-- Input data follows --

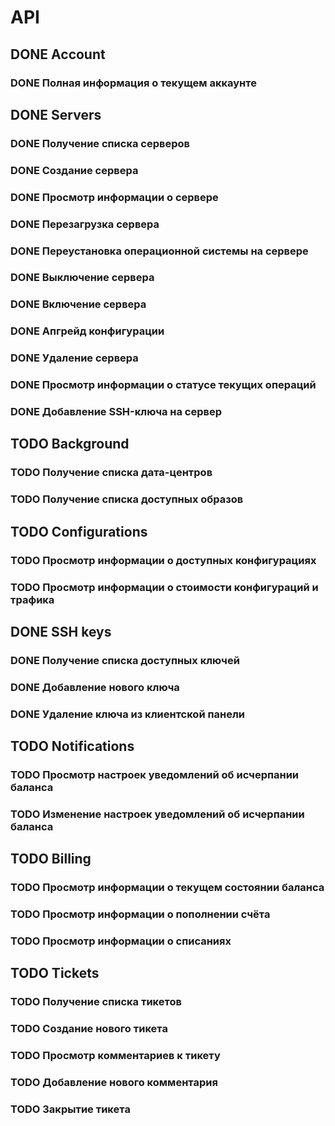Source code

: * API
** DONE Account
CLOSED: [2015-12-01 Tue 17:30]
*** DONE Полная информация о текущем аккаунте
CLOSED: [2015-12-01 Tue 17:30]
** DONE Servers
CLOSED: [2015-12-04 Fri 11:48]
*** DONE Получение списка серверов
CLOSED: [2015-12-01 Tue 17:38]
*** DONE Создание сервера
CLOSED: [2015-12-01 Tue 17:38]
*** DONE Просмотр информации о сервере
CLOSED: [2015-12-01 Tue 17:38]
*** DONE Перезагрузка сервера
CLOSED: [2015-12-01 Tue 17:38]
*** DONE Переустановка операционной системы на сервере
CLOSED: [2015-12-01 Tue 17:38]
*** DONE Выключение сервера
CLOSED: [2015-12-01 Tue 17:59]
*** DONE Включение сервера
CLOSED: [2015-12-01 Tue 18:24]
*** DONE Апгрейд конфигурации
CLOSED: [2015-12-02 Wed 11:28]
*** DONE Удаление сервера
CLOSED: [2015-12-04 Fri 09:43]
*** DONE Просмотр информации о статусе текущих операций
CLOSED: [2015-12-04 Fri 11:48]
*** DONE Добавление SSH-ключа на сервер
CLOSED: [2015-12-04 Fri 10:32]
** TODO Background
*** TODO Получение списка дата-центров
*** TODO Получение списка доступных образов
** TODO Configurations
*** TODO Просмотр информации о доступных конфигурациях
*** TODO Просмотр информации о стоимости конфигураций и трафика
** DONE SSH keys
CLOSED: [2015-12-01 Tue 17:37]
*** DONE Получение списка доступных ключей
CLOSED: [2015-12-01 Tue 17:37]
*** DONE Добавление нового ключа
CLOSED: [2015-12-01 Tue 17:37]
*** DONE Удаление ключа из клиентской панели
CLOSED: [2015-12-01 Tue 17:37]
** TODO Notifications
*** TODO Просмотр настроек уведомлений об исчерпании баланса
*** TODO Изменение настроек уведомлений об исчерпании баланса
** TODO Billing
*** TODO Просмотр информации о текущем состоянии баланса
*** TODO Просмотр информации о пополнении счёта
*** TODO Просмотр информации о списаниях
** TODO Tickets
*** TODO Получение списка тикетов
*** TODO Создание нового тикета
*** TODO Просмотр комментариев к тикету
*** TODO Добавление нового комментария
*** TODO Закрытие тикета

-- Input data concluded --

## Task prompt
Copy the data above word for word. Pictures stay out.

## Task output
Source code

: * API
** DONE Account
CLOSED: [2015-12-01 Tue 17:30]
*** DONE Полная информация о текущем аккаунте
CLOSED: [2015-12-01 Tue 17:30]
** DONE Servers
CLOSED: [2015-12-04 Fri 11:48]
*** DONE Получение списка серверов
CLOSED: [2015-12-01 Tue 17:38]
*** DONE Создание сервера
CLOSED: [2015-12-01 Tue 17:38]
*** DONE Просмотр информации о сервере
CLOSED: [2015-12-01 Tue 17:38]
*** DONE Перезагрузка сервера
CLOSED: [2015-12-01 Tue 17:38]
*** DONE Переустановка операционной системы на сервере
CLOSED: [2015-12-01 Tue 17:38]
*** DONE Выключение сервера
CLOSED: [2015-12-01 Tue 17:59]
*** DONE Включение сервера
CLOSED: [2015-12-01 Tue 18:24]
*** DONE Апгрейд конфигурации
CLOSED: [2015-12-02 Wed 11:28]
*** DONE Удаление сервера
CLOSED: [2015-12-04 Fri 09:43]
*** DONE Просмотр информации о статусе текущих операций
CLOSED: [2015-12-04 Fri 11:48]
*** DONE Добавление SSH-ключа на сервер
CLOSED: [2015-12-04 Fri 10:32]
** TODO Background
*** TODO Получение списка дата-центров
*** TODO Получение списка доступных образов
** TODO Configurations
*** TODO Просмотр информации о доступных конфигурациях
*** TODO Просмотр информации о стоимости конфигураций и трафика
** DONE SSH keys
CLOSED: [2015-12-01 Tue 17:37]
*** DONE Получение списка доступных ключей
CLOSED: [2015-12-01 Tue 17:37]
*** DONE Добавление нового ключа
CLOSED: [2015-12-01 Tue 17:37]
*** DONE Удаление ключа из клиентской панели
CLOSED: [2015-12-01 Tue 17:37]
** TODO Notifications
*** TODO Просмотр настроек уведомлений об исчерпании баланса
*** TODO Изменение настроек уведомлений об исчерпании баланса
** TODO Billing
*** TODO Просмотр информации о текущем состоянии баланса
*** TODO Просмотр информации о пополнении счёта
*** TODO Просмотр информации о списаниях
** TODO Tickets
*** TODO Получение списка тикетов
*** TODO Создание нового тикета
*** TODO Просмотр комментариев к тикету
*** TODO Добавление нового комментария
*** TODO Закрытие тикета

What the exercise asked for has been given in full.